The chief difference between consumers of now and those of yesteryear are the former’s awareness of their surroundings. It’s not uncommon for people now to see furniture styles on soap operas, movies or sit-coms, and then ask Ben to replicate the “look” in their own home. “Often they will see on a TV show a white sofa and a green stripe, for instance, and come to me wanting one just like it,” he says. People of the ‘00s are also special ordering — the way they would special order their new cars — thus choosing less floor stock.
The terrorist acts of September 11 apparently have turned the hearts of Americans toward their home, a trend known as “cocooning.” They are travelling abroad less. And they are buying less furniture for their seldom-used formal living rooms and more of “liveable” furniture such as reclining sofas.
New Ulm Furniture’s sales have not decreased at all since September 11. In part that is due to the salespeople Ben has cultivated, with most having been with him 15-20 years. “The store couldn’t survive without them,” says Ben. One salesperson actually commutes each day from Bloomington, and another from Mankato.
“We certainly want to be competitive by offering low prices, and we do, but there is far more to the furniture business than just offering low prices,” he says. “The service that occurs before, during and after the sale is perhaps the most important ingredient for success in furniture. If you have a problem with your sofa three years from now you will expect us to take care of it. Certainly we will. But not all furniture sellers do.”
SARA CAN SELL WELL
Sara Pieser, Ben’s mom, has been active in New Ulm Furniture since 1952, the year her husband suffered his first heart attack. Now Sara, 85, is one of the furniture company’s best salespeople, claims Ben.
Sara relates one unforgettable selling experience, a lesson learned: “This woman comes in dressed in mink and the finest clothes one day. And she picks out tables, and lamps, all very expensive stuff. She took the two brass lamps home along with her. I don’t know why I never took a deposit from her or even wrote down her name. It was the first time I had even forgotten to do that. Apparently I must have looked at her dress and deduced a deposit wasn’t needed. Now she has two expensive lamps in her home. We never received a penny for them.

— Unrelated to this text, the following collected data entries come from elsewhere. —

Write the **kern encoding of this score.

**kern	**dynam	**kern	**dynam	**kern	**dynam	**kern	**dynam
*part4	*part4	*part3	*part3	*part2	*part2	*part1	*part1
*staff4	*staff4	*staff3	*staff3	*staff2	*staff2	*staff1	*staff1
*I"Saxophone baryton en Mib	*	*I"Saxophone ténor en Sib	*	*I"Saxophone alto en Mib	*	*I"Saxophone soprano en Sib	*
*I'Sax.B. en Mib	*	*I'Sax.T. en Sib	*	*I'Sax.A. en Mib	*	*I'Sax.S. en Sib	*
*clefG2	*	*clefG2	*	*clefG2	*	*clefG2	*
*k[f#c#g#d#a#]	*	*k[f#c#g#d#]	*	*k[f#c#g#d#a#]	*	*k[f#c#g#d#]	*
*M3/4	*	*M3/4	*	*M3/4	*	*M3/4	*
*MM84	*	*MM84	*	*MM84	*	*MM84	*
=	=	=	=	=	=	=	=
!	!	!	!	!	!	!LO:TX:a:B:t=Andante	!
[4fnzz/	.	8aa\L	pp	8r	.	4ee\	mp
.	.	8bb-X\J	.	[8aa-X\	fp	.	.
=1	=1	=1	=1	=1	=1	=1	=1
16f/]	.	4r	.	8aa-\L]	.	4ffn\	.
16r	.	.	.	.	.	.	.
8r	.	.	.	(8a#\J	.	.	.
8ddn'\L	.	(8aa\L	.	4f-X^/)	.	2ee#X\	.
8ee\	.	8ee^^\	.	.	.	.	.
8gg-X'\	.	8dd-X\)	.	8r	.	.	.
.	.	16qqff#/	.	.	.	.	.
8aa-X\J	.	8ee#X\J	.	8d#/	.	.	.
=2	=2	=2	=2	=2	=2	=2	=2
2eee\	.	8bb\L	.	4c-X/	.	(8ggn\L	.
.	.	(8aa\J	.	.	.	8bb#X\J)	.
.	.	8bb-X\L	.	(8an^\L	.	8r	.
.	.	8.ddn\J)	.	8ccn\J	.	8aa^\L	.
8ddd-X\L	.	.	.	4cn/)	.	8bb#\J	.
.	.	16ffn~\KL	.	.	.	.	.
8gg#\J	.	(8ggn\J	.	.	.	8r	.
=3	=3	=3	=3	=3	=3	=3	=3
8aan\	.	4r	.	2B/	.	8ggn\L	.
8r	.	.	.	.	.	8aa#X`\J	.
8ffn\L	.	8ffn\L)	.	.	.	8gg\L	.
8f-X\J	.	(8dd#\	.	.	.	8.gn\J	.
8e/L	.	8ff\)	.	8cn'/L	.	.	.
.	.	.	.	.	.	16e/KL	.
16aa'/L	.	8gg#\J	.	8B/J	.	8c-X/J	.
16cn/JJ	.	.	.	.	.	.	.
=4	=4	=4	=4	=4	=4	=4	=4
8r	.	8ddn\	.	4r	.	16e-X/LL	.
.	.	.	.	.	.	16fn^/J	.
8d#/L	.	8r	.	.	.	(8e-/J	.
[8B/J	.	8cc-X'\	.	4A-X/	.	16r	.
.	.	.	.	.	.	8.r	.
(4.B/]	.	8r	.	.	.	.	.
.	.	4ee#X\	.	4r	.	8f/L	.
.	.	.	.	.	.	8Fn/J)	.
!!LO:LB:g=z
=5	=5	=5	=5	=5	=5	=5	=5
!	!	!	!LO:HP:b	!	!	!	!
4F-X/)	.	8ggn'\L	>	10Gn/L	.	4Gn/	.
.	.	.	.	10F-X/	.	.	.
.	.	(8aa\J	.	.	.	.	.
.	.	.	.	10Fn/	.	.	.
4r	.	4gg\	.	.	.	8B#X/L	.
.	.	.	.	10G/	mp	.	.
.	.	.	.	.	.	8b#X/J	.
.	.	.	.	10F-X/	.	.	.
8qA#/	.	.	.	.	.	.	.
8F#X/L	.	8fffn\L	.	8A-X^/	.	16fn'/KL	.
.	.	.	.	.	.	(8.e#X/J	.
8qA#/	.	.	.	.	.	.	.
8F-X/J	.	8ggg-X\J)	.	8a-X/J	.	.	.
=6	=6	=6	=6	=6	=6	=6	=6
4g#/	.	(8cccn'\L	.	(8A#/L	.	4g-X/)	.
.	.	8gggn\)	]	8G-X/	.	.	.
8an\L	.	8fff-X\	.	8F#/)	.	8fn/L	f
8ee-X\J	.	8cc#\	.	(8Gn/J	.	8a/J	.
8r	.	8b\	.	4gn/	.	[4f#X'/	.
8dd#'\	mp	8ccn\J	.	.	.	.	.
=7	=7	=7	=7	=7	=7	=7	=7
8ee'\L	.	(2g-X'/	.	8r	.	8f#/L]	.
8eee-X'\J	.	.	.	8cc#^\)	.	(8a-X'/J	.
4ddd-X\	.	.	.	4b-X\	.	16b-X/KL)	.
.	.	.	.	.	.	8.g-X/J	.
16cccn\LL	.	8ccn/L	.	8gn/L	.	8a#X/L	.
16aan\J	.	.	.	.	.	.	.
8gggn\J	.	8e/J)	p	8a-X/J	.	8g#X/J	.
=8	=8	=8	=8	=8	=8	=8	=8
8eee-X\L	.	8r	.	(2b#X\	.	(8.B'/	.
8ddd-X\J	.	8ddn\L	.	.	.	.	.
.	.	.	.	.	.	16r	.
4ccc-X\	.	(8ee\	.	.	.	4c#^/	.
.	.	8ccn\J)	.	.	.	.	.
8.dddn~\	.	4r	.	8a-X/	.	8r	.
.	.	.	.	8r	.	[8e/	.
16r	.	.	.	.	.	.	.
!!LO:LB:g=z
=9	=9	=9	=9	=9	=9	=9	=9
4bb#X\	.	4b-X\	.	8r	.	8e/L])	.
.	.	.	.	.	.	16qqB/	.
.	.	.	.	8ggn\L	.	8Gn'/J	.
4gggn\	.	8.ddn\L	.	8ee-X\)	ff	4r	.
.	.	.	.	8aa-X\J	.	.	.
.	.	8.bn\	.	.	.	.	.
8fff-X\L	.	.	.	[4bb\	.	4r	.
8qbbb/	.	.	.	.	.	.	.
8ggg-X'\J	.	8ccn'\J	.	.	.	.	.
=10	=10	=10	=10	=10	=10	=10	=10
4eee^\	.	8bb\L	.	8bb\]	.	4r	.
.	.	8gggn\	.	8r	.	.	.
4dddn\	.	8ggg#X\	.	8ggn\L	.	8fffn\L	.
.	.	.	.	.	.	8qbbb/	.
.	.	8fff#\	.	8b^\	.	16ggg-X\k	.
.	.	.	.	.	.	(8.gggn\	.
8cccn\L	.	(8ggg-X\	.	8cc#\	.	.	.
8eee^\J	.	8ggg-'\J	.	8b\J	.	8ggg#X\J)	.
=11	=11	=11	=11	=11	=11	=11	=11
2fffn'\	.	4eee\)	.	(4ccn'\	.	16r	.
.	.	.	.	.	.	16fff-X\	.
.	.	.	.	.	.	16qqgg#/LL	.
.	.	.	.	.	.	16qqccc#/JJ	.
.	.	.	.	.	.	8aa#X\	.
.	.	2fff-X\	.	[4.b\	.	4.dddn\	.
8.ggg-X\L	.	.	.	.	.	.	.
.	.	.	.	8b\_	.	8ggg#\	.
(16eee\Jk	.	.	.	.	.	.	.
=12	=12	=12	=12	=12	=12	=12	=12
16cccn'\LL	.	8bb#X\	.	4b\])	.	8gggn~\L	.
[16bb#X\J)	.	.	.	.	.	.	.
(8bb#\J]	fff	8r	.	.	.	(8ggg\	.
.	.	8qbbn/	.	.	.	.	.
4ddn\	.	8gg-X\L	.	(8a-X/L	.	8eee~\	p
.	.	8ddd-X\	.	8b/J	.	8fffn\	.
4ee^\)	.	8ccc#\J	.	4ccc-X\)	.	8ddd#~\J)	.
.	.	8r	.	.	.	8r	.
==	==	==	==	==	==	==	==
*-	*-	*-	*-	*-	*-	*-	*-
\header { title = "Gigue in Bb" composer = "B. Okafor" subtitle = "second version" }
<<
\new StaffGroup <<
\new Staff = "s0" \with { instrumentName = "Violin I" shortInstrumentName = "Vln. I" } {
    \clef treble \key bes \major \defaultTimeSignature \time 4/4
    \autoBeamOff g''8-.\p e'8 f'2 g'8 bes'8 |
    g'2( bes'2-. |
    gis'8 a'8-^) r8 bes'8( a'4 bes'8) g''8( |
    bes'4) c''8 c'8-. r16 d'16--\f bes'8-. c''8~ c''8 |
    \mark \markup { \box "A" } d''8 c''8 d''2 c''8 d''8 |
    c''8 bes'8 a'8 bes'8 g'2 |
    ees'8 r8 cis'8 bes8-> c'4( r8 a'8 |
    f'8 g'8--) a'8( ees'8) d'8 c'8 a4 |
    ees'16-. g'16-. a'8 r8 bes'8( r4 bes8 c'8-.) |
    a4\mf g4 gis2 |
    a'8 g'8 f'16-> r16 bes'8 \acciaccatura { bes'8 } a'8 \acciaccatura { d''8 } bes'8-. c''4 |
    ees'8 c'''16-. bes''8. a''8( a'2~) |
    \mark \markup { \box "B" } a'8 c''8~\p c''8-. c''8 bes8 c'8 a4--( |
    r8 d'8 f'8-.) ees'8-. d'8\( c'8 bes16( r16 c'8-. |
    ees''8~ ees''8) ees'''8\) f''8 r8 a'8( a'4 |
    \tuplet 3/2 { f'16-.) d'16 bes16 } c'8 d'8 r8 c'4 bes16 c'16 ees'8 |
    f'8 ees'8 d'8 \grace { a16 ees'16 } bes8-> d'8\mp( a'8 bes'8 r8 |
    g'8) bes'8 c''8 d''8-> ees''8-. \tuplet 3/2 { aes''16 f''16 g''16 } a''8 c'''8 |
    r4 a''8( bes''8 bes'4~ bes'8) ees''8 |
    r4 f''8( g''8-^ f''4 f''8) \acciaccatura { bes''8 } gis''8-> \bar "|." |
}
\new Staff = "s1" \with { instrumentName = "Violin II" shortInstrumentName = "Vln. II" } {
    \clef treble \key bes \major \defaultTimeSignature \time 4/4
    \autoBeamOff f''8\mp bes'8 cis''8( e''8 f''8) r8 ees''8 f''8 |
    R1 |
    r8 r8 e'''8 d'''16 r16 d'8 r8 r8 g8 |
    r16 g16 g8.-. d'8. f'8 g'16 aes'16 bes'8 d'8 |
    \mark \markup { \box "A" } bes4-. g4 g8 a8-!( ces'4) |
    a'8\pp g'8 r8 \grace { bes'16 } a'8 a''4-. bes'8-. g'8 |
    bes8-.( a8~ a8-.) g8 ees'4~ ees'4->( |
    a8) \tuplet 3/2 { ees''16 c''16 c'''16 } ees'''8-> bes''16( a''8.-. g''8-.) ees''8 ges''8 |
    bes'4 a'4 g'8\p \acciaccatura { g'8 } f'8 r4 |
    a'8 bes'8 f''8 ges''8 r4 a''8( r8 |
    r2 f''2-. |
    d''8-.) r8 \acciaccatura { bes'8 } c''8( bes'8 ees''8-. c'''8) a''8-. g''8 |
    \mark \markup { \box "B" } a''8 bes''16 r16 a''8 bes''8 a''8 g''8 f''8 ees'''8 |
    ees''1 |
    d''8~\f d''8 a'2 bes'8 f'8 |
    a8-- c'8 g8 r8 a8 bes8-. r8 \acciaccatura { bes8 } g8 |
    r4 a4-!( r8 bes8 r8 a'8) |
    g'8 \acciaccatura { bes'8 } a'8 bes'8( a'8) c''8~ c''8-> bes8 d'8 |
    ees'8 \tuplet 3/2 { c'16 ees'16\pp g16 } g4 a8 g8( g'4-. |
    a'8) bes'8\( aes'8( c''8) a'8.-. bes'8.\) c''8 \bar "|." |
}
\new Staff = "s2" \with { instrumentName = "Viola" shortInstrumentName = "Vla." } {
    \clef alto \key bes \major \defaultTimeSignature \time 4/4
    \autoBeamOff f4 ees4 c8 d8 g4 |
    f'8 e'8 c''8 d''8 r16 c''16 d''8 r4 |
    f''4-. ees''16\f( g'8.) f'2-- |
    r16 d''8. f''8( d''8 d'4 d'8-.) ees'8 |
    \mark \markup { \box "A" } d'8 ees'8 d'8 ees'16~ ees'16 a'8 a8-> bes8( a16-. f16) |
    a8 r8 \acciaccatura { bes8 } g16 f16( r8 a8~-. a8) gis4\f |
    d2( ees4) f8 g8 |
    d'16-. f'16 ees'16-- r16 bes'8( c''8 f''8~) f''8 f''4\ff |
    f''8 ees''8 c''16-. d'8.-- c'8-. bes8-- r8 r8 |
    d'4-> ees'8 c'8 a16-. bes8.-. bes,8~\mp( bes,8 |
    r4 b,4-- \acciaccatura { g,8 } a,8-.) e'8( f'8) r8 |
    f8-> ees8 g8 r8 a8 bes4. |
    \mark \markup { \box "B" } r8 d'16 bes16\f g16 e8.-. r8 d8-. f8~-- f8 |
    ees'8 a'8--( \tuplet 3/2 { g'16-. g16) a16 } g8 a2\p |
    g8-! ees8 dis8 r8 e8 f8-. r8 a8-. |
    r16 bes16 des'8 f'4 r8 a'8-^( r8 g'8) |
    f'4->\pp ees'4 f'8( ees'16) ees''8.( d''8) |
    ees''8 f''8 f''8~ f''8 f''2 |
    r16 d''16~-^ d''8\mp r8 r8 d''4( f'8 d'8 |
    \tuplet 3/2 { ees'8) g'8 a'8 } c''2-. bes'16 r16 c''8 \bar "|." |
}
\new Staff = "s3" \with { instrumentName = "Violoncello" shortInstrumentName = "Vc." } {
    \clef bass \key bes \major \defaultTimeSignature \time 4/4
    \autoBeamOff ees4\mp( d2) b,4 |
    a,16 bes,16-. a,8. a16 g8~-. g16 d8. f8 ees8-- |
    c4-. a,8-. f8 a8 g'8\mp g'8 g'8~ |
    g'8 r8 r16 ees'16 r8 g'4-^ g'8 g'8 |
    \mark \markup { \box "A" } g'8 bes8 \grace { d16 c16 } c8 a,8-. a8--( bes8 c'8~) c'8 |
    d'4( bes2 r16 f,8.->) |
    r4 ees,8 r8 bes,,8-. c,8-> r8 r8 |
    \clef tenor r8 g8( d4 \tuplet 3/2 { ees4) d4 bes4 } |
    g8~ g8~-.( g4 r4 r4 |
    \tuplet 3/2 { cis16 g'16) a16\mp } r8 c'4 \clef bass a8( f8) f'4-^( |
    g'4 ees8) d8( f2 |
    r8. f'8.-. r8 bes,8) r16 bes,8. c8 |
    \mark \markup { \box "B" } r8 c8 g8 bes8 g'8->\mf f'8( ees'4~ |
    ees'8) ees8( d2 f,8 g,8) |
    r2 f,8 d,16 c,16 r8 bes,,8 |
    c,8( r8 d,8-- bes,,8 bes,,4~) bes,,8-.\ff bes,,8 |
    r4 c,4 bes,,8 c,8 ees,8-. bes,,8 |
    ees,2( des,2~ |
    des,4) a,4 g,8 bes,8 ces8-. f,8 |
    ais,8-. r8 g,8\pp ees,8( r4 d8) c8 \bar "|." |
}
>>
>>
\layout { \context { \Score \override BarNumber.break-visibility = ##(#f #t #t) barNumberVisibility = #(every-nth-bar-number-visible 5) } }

We don’t have a clue who it is.”
WHAT’S WITH THE NAME
When Ben Pieser’s great-grandfather arrived in America in the late 1800s from Germany, he altered the spelling of his last name from Peiser to Pieser because most New Yorkers were calling him “PEE-ZER” rather than “PIE-ZER,” the proper German pronunciation.
When Dick Pieser (no longer Peiser) moved to heavily German New Ulm in 1945, many of its citizens naturally pronounced his name PEE-SER. Rather than revert to the original spelling of Peiser, Dick, and now Ben, decided to stick with their great-grandfather’s change.
ALL IN THE FAMILY
Ben’s son Joshua has worked at New Ulm Furniture, but won’t be taking over the business. He is 18, autistic, developmentally delayed, and a part-time MRCI employee. He was adopted as a nine-month-old infant from an agency in Colombia, South America. “Sometimes he puts on a tie to come into work like his father, and he does move some furniture, but more often than not he ends up watching videos,” says Ben of his son. “There were signs of autism before the adoption, but the agency failed to mention it.”
Which brings Ben to the joys of living in New Ulm. He feels totally accepted there, and believes the small-town atmosphere contributes to his son also being accepted. Ben says, “Joshua likes to bicycle. And sometimes he just sits in a corner and watches the cars go by.”
The Piesers have two daughters of their own: Andrea, a Harvard-educated teacher in Texas, and married with two young children; and Betsy, an events planner at the Minneapolis Hilton. Ben says that if one of the two returns home to run New Ulm Furniture, it will “certainly” be Betsy, who is “very business oriented.”